Onun bu umutsuzluğu karşısında ulu kam gülümseyerek baktı kendisinden cevap bekleyenlere.

"Türk balası özüne dönende her şey hallolur. Evvela umudunu kaybedenlere umut olasınız."

"Bu dediğin kolay mıdır ulu kam. Gökler'in vergileri daha da artmış derler. Kimsenin gücü kalmamıştır."

Aşina'nın bu umutsuz haline cevap ulu kamdan değil, daha sert bir dille ve üslup ile Han oğlundan geldi.

"Sen ne deyü böyle umutsuz konuşursun katun! Evvela sen inanacaksın ki tüm acun bize inana!"

Onun bu tepkisine karşılık oturduğu yerden ayağı kalktı. Ulu kam ise sesini dahi çıkarmadan ikisinin ne edeceğini izliyordu. Ayağa kalkmasıyla Taşpar da başını havaya kaldırdı.

"Ben inanmak istemez miyim sanırsın Han Oğlu! Budun umutsuzluğa büründü. Bazı hanlıklar sefalet içinde."

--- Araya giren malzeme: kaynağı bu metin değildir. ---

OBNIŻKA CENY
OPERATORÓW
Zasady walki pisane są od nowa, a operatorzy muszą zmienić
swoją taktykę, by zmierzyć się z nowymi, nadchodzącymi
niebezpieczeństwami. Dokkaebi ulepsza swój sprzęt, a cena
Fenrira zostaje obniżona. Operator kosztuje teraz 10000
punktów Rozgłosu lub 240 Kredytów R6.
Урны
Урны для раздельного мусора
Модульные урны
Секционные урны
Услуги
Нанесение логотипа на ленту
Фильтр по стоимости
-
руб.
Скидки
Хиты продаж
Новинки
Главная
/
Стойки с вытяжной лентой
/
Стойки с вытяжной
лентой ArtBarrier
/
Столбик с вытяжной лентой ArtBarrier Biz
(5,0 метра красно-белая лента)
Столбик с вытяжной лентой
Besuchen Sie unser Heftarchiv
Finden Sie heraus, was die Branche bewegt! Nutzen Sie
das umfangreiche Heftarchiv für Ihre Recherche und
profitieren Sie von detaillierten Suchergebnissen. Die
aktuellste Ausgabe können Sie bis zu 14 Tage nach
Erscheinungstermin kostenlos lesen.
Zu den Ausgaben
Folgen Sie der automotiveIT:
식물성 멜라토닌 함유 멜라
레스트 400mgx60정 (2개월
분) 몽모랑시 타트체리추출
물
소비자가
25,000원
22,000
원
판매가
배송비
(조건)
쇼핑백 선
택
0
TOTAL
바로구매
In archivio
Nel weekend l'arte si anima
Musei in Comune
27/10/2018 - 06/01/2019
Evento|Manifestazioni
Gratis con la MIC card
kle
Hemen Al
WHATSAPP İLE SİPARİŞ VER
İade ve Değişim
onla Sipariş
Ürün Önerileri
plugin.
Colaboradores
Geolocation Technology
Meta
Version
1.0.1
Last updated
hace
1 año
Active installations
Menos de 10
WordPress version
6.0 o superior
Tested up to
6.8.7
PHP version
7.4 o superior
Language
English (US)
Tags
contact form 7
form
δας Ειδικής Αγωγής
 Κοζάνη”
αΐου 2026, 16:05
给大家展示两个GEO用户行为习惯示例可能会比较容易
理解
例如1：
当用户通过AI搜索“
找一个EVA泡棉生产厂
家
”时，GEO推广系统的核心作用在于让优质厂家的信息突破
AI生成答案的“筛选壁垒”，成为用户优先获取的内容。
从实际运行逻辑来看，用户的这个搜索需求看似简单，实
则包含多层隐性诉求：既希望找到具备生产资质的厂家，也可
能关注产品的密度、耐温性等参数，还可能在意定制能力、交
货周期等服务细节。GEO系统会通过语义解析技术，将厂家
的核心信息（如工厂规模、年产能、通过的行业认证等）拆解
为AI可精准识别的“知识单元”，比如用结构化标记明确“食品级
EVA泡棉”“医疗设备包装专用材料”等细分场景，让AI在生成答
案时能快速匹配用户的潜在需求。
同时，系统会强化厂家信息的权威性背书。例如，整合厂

Taşpar onunla aynı seviyede olmak için o da oturduğu yerden ayağı kalkıp üzerindeki tozları eliyle bir kaç defa silkeledi. Aralarında 2 adımlık mesafe kalana değin yaklaştı. Sonrasında ise adımlarını durdurdu.

"Senin savaşçı bir katun olduğunu işitmiş idim Aşina! Lakin görürüm ki yanlış işitmişim."

Aşina aralarındaki iki adımlık mesafeyi tek adıma indirerek ona daha da yaklaştı. Başını kaldırdığında yüzlerinin arasındaki yakınlık ikisinin de gözlere bakmasına neden oldu. İşte o vakit bir şeyler oldu acunda. Hayır hayır acunda değil, onların üreklerinde. Gök gürleyip şimşek çakıyordu sanki içlerinde. Tüm acun susmuş bir onların kalp atışı duyulur olmuştu. Ne yaptığını fark edip bir adım tekrar geriye geldiğinde karşılık verdi.